#### Records supplied

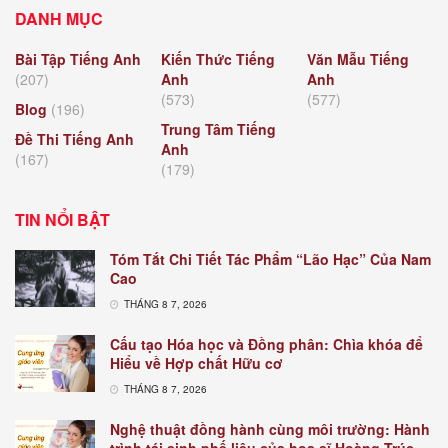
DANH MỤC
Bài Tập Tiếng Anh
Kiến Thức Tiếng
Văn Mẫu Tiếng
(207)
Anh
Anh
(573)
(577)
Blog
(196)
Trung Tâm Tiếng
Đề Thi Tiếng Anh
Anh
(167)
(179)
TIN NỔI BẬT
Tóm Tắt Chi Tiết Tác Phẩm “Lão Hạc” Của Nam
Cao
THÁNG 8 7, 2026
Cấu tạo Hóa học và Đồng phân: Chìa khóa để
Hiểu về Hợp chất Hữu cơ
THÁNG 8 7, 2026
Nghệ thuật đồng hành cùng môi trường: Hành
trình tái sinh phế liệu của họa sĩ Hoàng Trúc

########

▶ _What is required_
Would you repeat, exactly and with nothing added, every line from the line containing "Cấu tạo Hóa học và Đồng phân: Chìa khóa để" through the last line of the records above?

▶ _Solution_
Cấu tạo Hóa học và Đồng phân: Chìa khóa để
Hiểu về Hợp chất Hữu cơ
THÁNG 8 7, 2026
Nghệ thuật đồng hành cùng môi trường: Hành
trình tái sinh phế liệu của họa sĩ Hoàng Trúc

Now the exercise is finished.